Robinson received an honorary doctorate (DD) from Trinity College Dublin in 1908 and in 1920 he returned to his father’s alma mater as the Donnellan Lecturer, with a series of lectures on Barnabas, the Shepherd of Hermas and the Didache. When he died on 7 May 1933, he was buried in Wells Cathedral.


Five of the Robinson brothers were Church of England priests, a unique tally in any family. Apart from Armitage and Forbes, the others were: Canon Arthur William Robinson (1856-1928), a canon of Canterbury Cathedral and the author of several books, who inherited a house called The Wood (Kilnadrain, on the Emyvale Road), just outside Monaghan; the Revd John Robinson, who died while he was a CMS missionary in Nigeria; and Canon Charles Henry Robinson (1861-1925), who died while he was Editorial Secretary of the Society for the Propagation of the Gospel (SPG, later USPG, and now Us).

Another brother, Edward Forbes Robinson (1864-1921), was a missionary teacher in South Africa, where he died, and Dr Frederick Augustine Robinson (1870-1906), was a medical missionary with Universities’ Mission to Central Africa (UMCA), and died in Natal.
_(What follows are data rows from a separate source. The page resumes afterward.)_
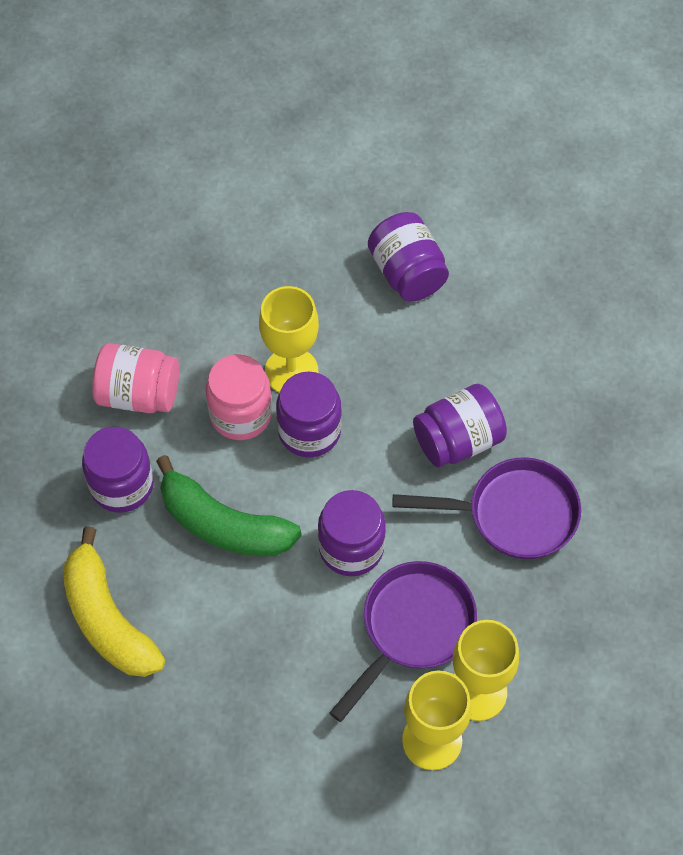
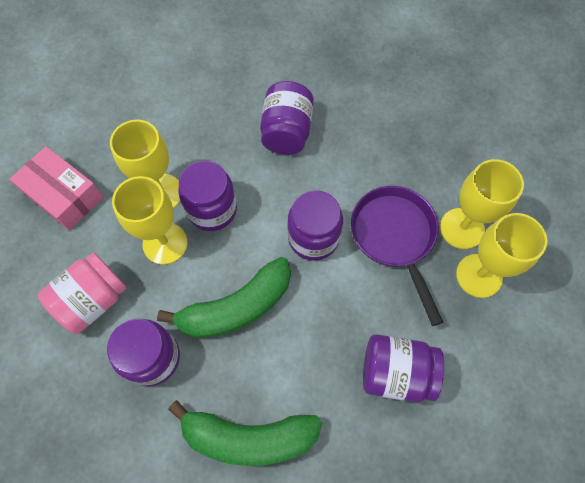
camera: 55 degrees left, 5 degrees up
yellow banana [63,526,165,677] -> green banana [168,400,322,466]
pink jar [205,354,272,440] -> yellow goblet [112,176,188,265]
purple jar [368,212,449,302] -> purple jar moved to [363,334,444,402]
purple pan [392,457,581,559] -> none
none -> pink box [10,146,103,230]

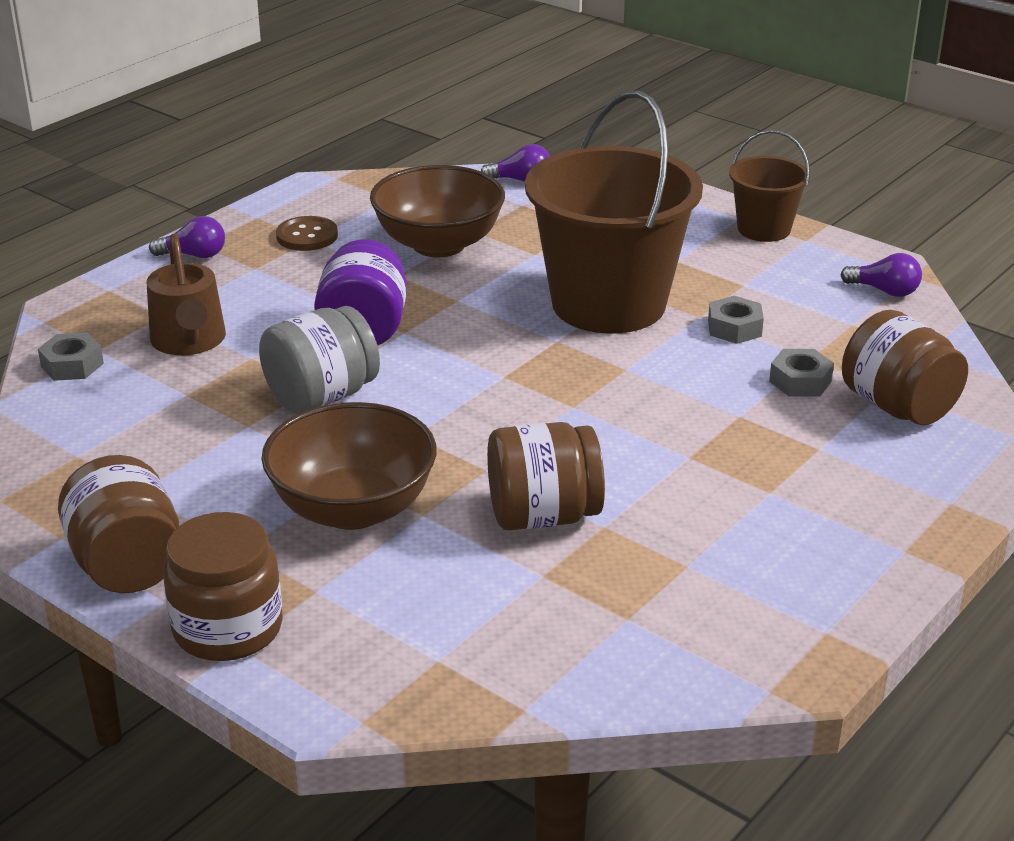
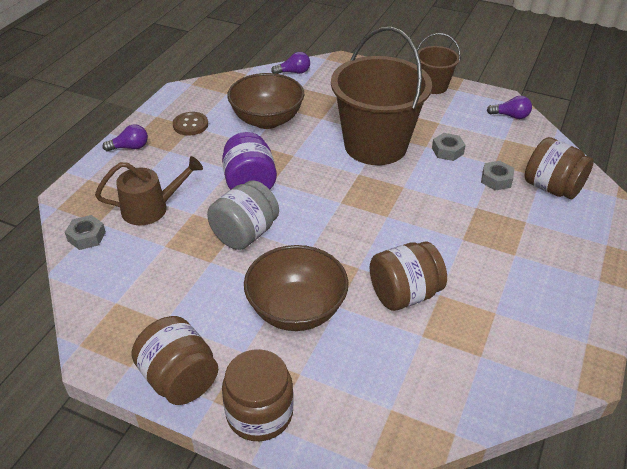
camera: 15 degrees left, 10 degrees up
brown watering can [147,234,226,355] -> brown watering can turned 75 degrees counterclockwise [95,156,203,225]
Two sisters, Elizabeth and Cecilia, were deaconesses, and a third sister, Henrietta, married a priest, the Revd Charles Edward Bishop.

Canon Arthur Robinson’s son was the famous theologian, New Testament scholar and bishop, John AT Robinson (1919-1983), author of In the End God (1951) and Honest to God (1963), and Bishop of Woolwich (1959-1969). He studied theology at Westcott House and before becoming a bishop he was Dean of Clare College, Cambridge. After retiring as Bishop of Woolwich in 1969, he returned to Cambridge as a lecturer in theology and Dean of Trinity College, Cambridge. He preached his last sermon, ‘Learning from cancer,’ to a packed college chapel six weeks before he died.
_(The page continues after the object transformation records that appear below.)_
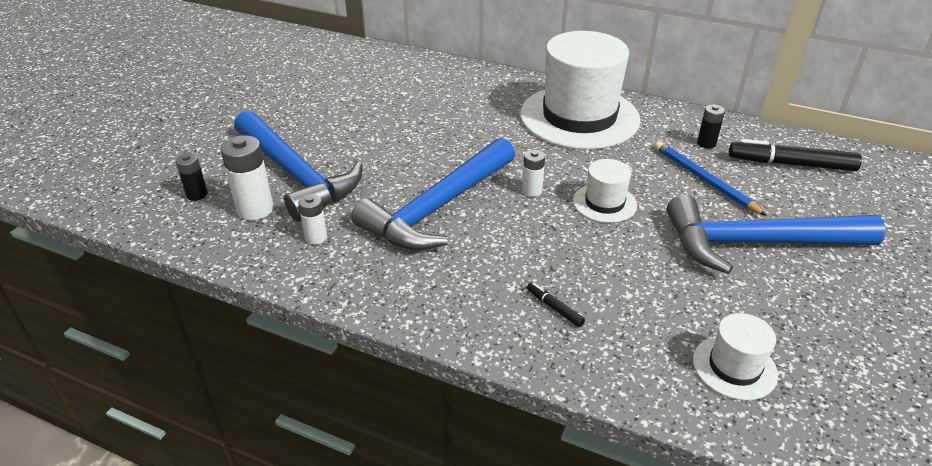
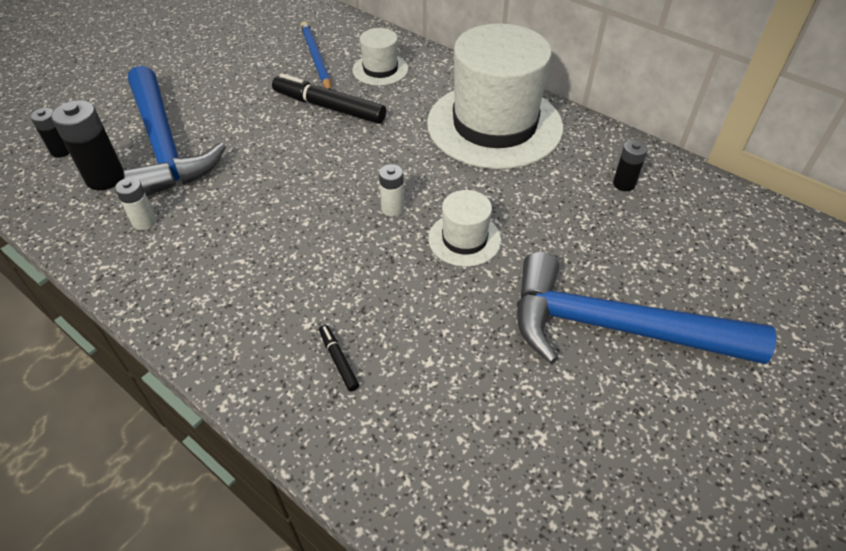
camera: 15 degrees right, 10 degrees up
white battery [220,135,273,220] -> black battery [51,100,124,190]
blue hammer [351,138,515,250] -> none
blue pencil [655,141,767,216] -> blue pencil moved to [301,21,331,90]
white hat [693,313,778,400] -> white hat moved to [352,28,409,86]
black marker [729,139,862,171] -> black marker moved to [272,73,386,124]

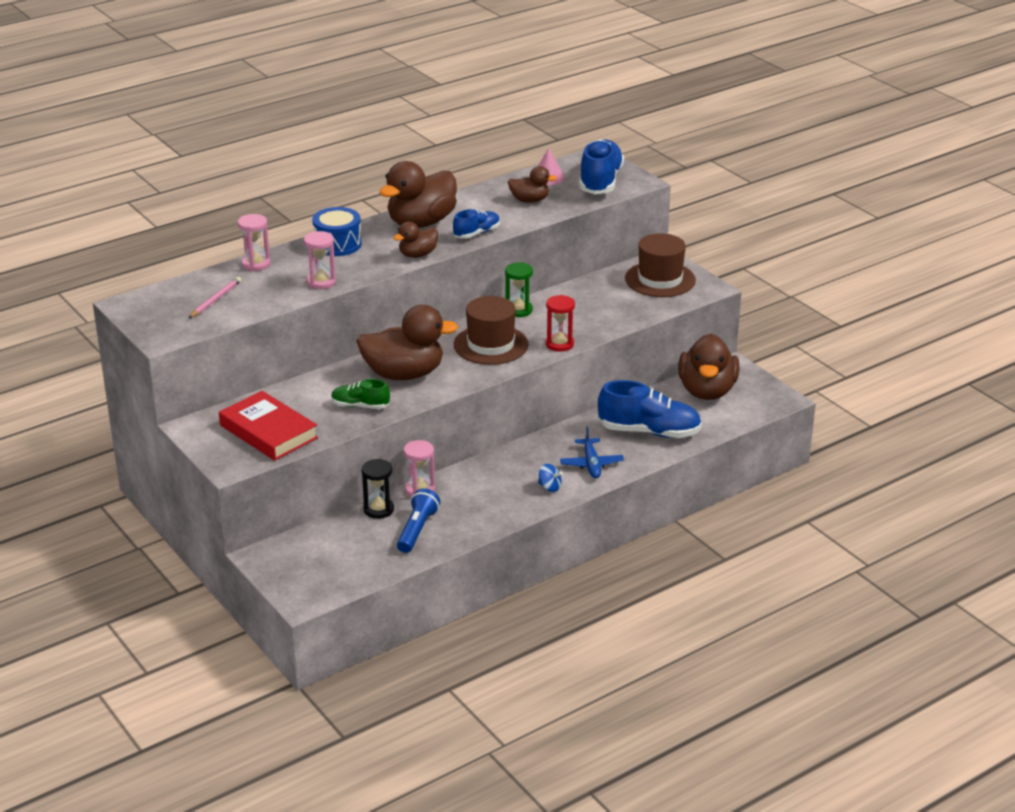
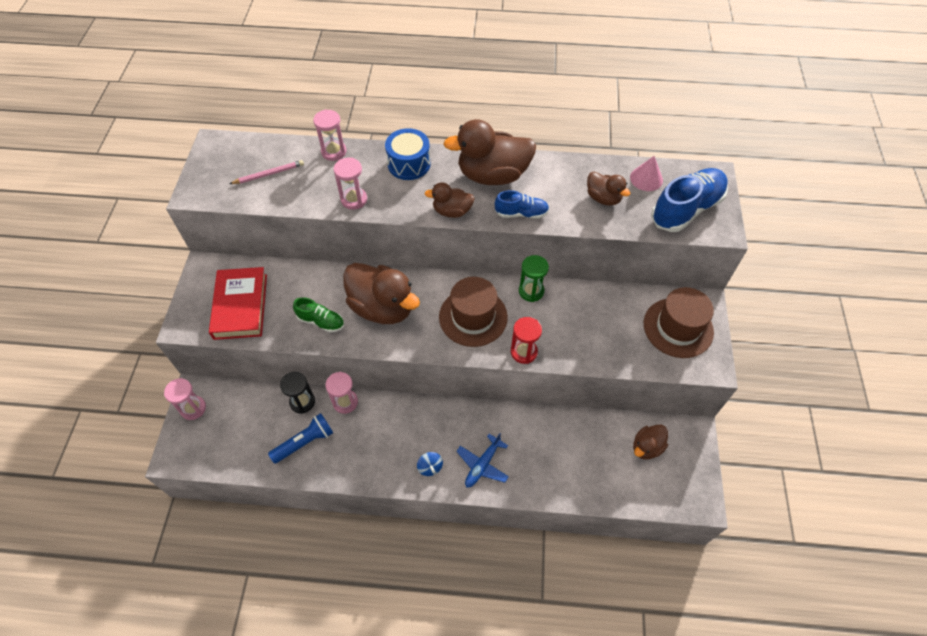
camera: 40 degrees right, 25 degrees up
green shoe [331,379,390,409] -> green shoe turned 150 degrees clockwise [293,297,344,333]
blue shoe [598,380,702,438] -> none
brown duck [678,334,740,400] -> brown duck [633,425,668,460], size x0.53
none -> pink hourglass [164,378,206,420]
The Robinsons are an outstanding clerical, theological and missionary family, but until my visits to All Saints’ Church I was not aware of their family roots in Ireland and the Church of Ireland.

Canon Patrick Comerford lectures in the Church of Ireland Theological Institute. This essay was first published in January 2016 in the ‘Church Review’ (Dublin and Glendalough) and the ‘Church Review’ (Cashel, Ferns and Ossory).

This feature was published as the second of two half-page features on Saint Patrick’s Church, Monagahan, in the Northern Standard, Monaghan, on 21 January 2016, p. 14.